Curry is not a spice I have been known to cook with, but after seeing a number of tasty looking recipes that used curry, I recently picked some up at the grocery store. I knew my husband wouldn’t be thrilled with it, but he has been known to learn to like new foods and flavors. I was just waiting for the right moment.
Last week, several of us in the house were fighting colds, and one particular day I decided to put dinner in the slow cooker, because I knew I wouldn’t feel up to cooking later that evening. I had a top round roast that needed to be used, and as I was deciding what to do with it I remembered the curry. Yes, some strong spices like curry and ginger seemed perfect for combating a cold. This is the resulting recipe.
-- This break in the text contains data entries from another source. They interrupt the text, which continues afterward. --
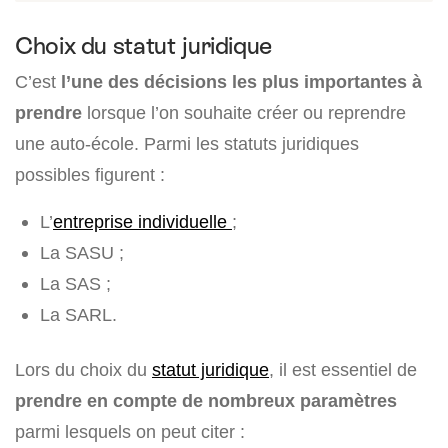
Choix du statut juridique
C’est
l’une des décisions les plus importantes à
prendre
lorsque l’on souhaite créer ou reprendre
une auto-école. Parmi les statuts juridiques
possibles figurent :
L’
entreprise individuelle
;
La SASU ;
La SAS ;
La SARL.
Lors du choix du
statut juridique
, il est essentiel de
prendre en compte de nombreux paramètres
parmi lesquels on peut citer :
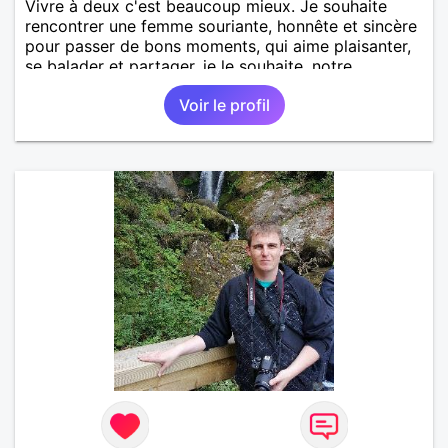
Vivre à deux c'est beaucoup mieux. Je souhaite
rencontrer une femme souriante, honnête et sincère
pour passer de bons moments, qui aime plaisanter,
se balader et partager, je le souhaite, notre
complicité. J'aime beaucoup les chantiers de
Voir le profil
randonnée pour se défouler, se relaxer, se détendre
et finalement prendre du bon temps. C'est difficile
de tout dire en quelques lignes. En revanche, vous
pouvez me contacter pour avoir plus
d'informations. A bientôt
I can’t say it was a huge hit with my husband. He ate it, but wasn’t interested in the leftovers. The kids did enjoy it though, so I think it will make its way to are table again after a while.
This recipe is large because I was using a large slow cooker (mine is 6 quart) and because I had a large roast. You could easily cut this in half, but it would work best in a smaller (3-4 quart) slow cooker.
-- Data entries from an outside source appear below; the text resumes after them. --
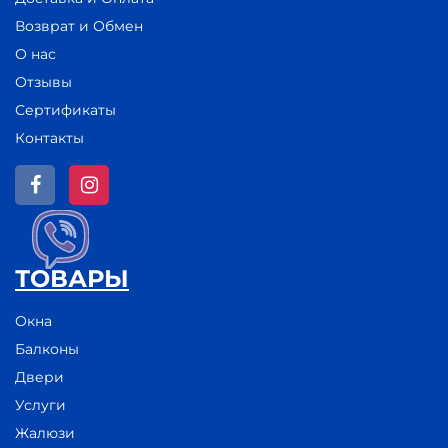
Возврат и Обмен
О нас
Отзывы
Сертификаты
Контакты
ТОВАРЫ
Окна
Балконы
Двери
Услуги
Жалюзи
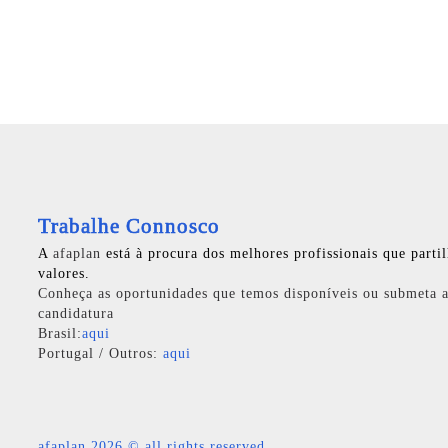
Trabalhe Connosco
A
afaplan
está à procura dos melhores profissionais que parti
valores.
Conheça as oportunidades que temos disponíveis ou submeta a
candidatura
Brasil:
aqui
Portugal / Outros:
aqui
afaplan
2026 © all rights reserved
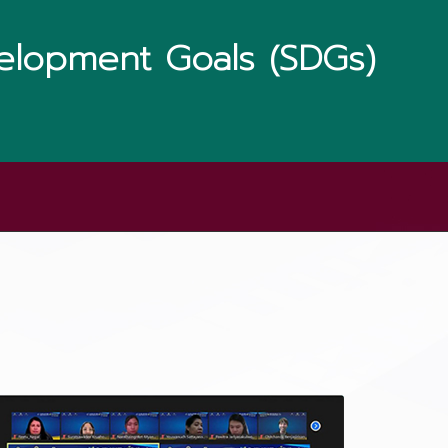
elopment Goals (SDGs)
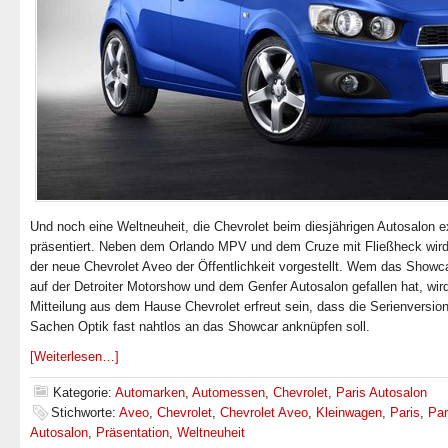
Und noch eine Weltneuheit, die Chevrolet beim diesjährigen Autosalon e
präsentiert. Neben dem Orlando MPV und dem Cruze mit Fließheck wir
der neue Chevrolet Aveo der Öffentlichkeit vorgestellt. Wem das Showca
auf der Detroiter Motorshow und dem Genfer Autosalon gefallen hat, wird
Mitteilung aus dem Hause Chevrolet erfreut sein, dass die Serienversion
Sachen Optik fast nahtlos an das Showcar anknüpfen soll.
[Weiterlesen…]
Kategorie:
Automarken
,
Automessen
,
Chevrolet
,
Paris Autosalon
Stichworte:
Aveo
,
Chevrolet
,
Chevrolet Aveo
,
Kleinwagen
,
Paris
,
Par
Autosalon
,
Präsentation
,
Weltneuheit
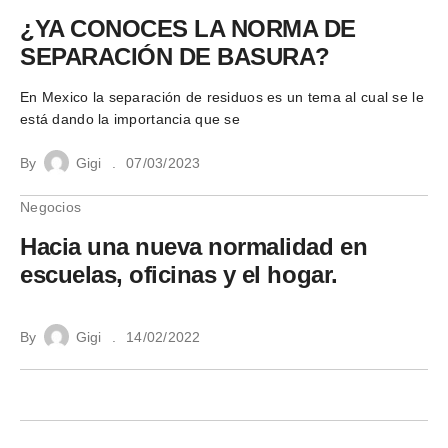
¿YA CONOCES LA NORMA DE
SEPARACIÓN DE BASURA?
En Mexico la separación de residuos es un tema al cual se le
está dando la importancia que se
By
Gigi
07/03/2023
Negocios
Hacia una nueva normalidad en
escuelas, oficinas y el hogar.
By
Gigi
14/02/2022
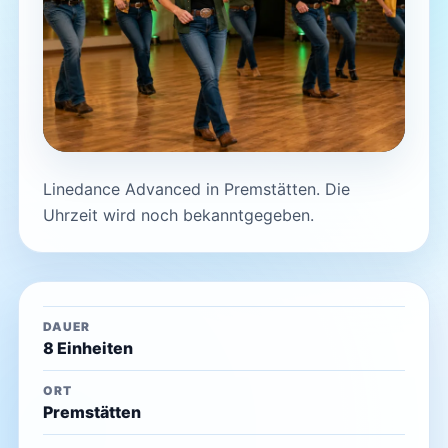
Linedance Advanced in Premstätten. Die
Uhrzeit wird noch bekanntgegeben.
DAUER
8 Einheiten
ORT
Premstätten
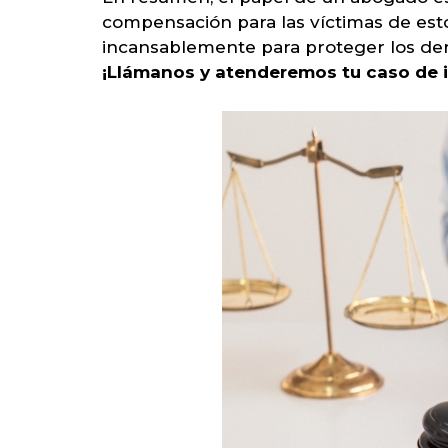
compensación para las víctimas de esto
incansablemente para proteger los dere
¡Llámanos y atenderemos tu caso de 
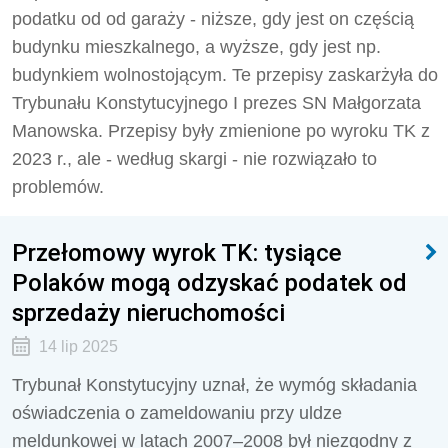
podatku od od garaży - niższe, gdy jest on częścią
budynku mieszkalnego, a wyższe, gdy jest np.
budynkiem wolnostojącym. Te przepisy zaskarżyła do
Trybunału Konstytucyjnego I prezes SN Małgorzata
Manowska. Przepisy były zmienione po wyroku TK z
2023 r., ale - według skargi - nie rozwiązało to
problemów.
Przełomowy wyrok TK: tysiące
Polaków mogą odzyskać podatek od
sprzedaży nieruchomości
14 lip 2025
Trybunał Konstytucyjny uznał, że wymóg składania
oświadczenia o zameldowaniu przy uldze
meldunkowej w latach 2007–2008 był niezgodny z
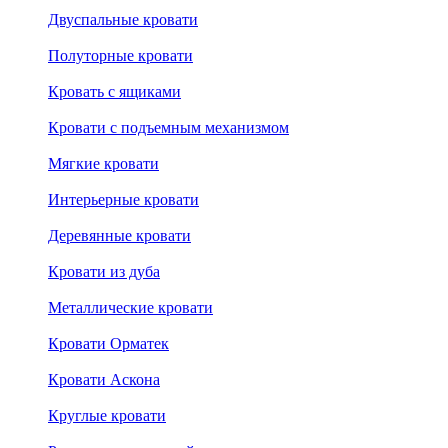
Двуспальные кровати
Полуторные кровати
Кровать с ящиками
Кровати с подъемным механизмом
Мягкие кровати
Интерьерные кровати
Деревянные кровати
Кровати из дуба
Металлические кровати
Кровати Орматек
Кровати Аскона
Круглые кровати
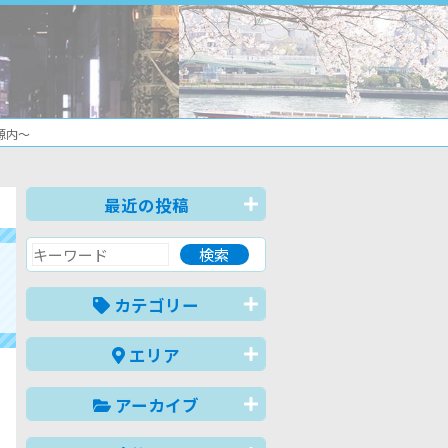
源内～
最近の投稿
カテゴリー
エリア
アーカイブ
- 3 1/2 – 4 pounds roast (I used a top round roast, but chuck roast should work too)
- 2 large onions
- 10 medium – large carrots (~1 1/2 lbs.)
- 2 bay leaves
- 1 cup beef broth
- 1 Tablespoons curry powder
- 1 1/2 teaspoons ground ginger
- 1 teaspoon salt
- 1/2 teaspoon black pepper
- 1/4 cup minute tapioca
- Peel and chop the onions and place them in the bottom of a large (6 quart) slow cooker.
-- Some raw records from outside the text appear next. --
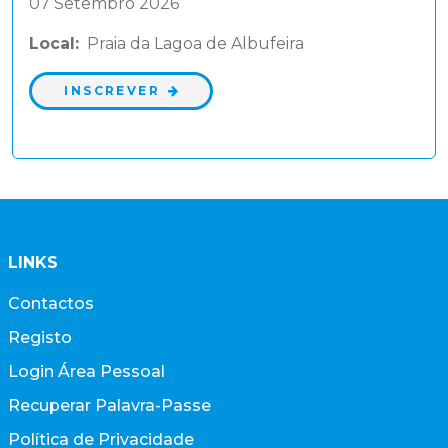
07 Setembro 2026
Local:
Praia da Lagoa de Albufeira
INSCREVER
LINKS
Contactos
Registo
Login Área Pessoal
Recuperar Palavra-Passe
Política de Privacidade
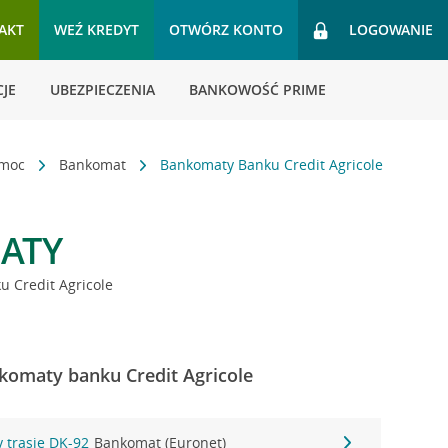
AKT
WEŹ KREDYT
OTWÓRZ KONTO
LOGOWANIE
JE
UBEZPIECZENIA
BANKOWOŚĆ PRIME
omoc
Bankomat
Bankomaty Banku Credit Agricole
ATY
 Credit Agricole
komaty banku Credit Agricole
y trasie DK-92
Bankomat (Euronet)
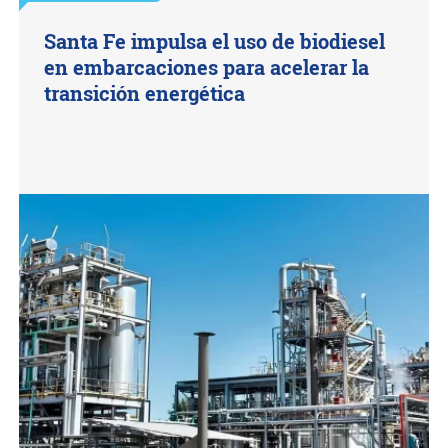
Santa Fe impulsa el uso de biodiesel
en embarcaciones para acelerar la
transición energética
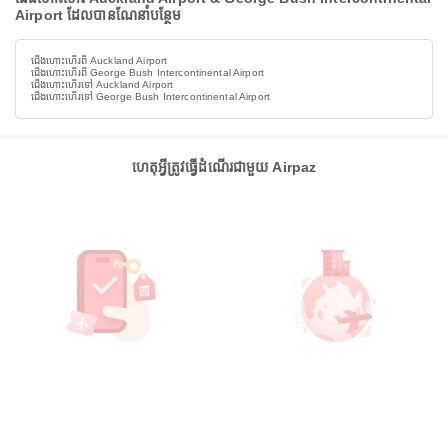
Airport ដែលបានណែនាំបន្ថែម
ជើងហោះហើរពី Auckland Airport
ជើងហោះហើរពី George Bush Intercontinental Airport
ជើងហោះហើរទៅ Auckland Airport
ជើងហោះហើរទៅ George Bush Intercontinental Airport
ហេតុអ្វីត្រូវធ្វើដំណើរជាមួយ Airpaz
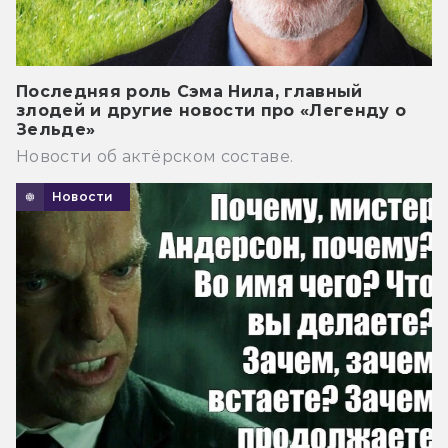
Последняя роль Сэма Нила, главный
злодей и другие новости про «Легенду о
Зельде»
Новости об актёрском составе.
Новости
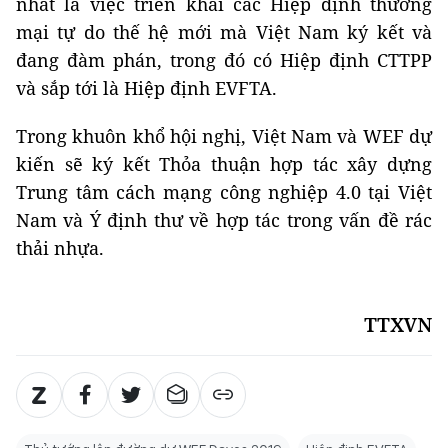
nhất là việc triển khai các Hiệp định thương
mại tự do thế hệ mới mà Việt Nam ký kết và
đang đàm phán, trong đó có Hiệp định CTTPP
và sắp tới là Hiệp định EVFTA.
Trong khuôn khổ hội nghị, Việt Nam và WEF dự
kiến sẽ ký kết Thỏa thuận hợp tác xây dựng
Trung tâm cách mạng công nghiệp 4.0 tại Việt
Nam và Ý định thư về hợp tác trong vấn đề rác
thải nhựa.
TTXVN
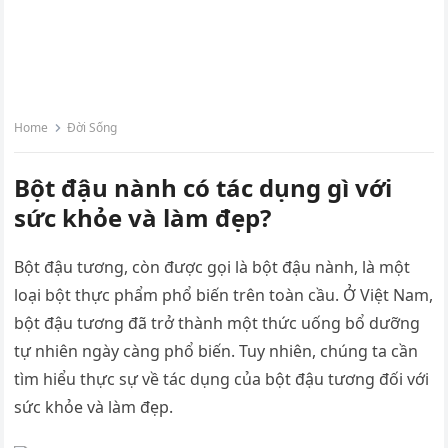
Home
Đời Sống
Bột đậu nành có tác dụng gì với
sức khỏe và làm đẹp?
Bột đậu tương, còn được gọi là bột đậu nành, là một
loại bột thực phẩm phổ biến trên toàn cầu. Ở Việt Nam,
bột đậu tương đã trở thành một thức uống bổ dưỡng
tự nhiên ngày càng phổ biến. Tuy nhiên, chúng ta cần
tìm hiểu thực sự về tác dụng của bột đậu tương đối với
sức khỏe và làm đẹp.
- Peel the carrots and cut them into 1 inch pieces. Place on top of the onions.
- Place the two bay leaves on top of the carrots.
- Combine the broth, curry powder, ginger, salt, pepper, and tapioca. Pour about half over the vegetables.
- Place the roast on top, and pour the remaining broth over it.
- Cover and cook on low for 6-8 hours or low 3-4 hours or until the meat reaches your desired internal temperature.
- If you want the vegetables more done, turn your slow cooker to high and continue to cook them while the meat rests.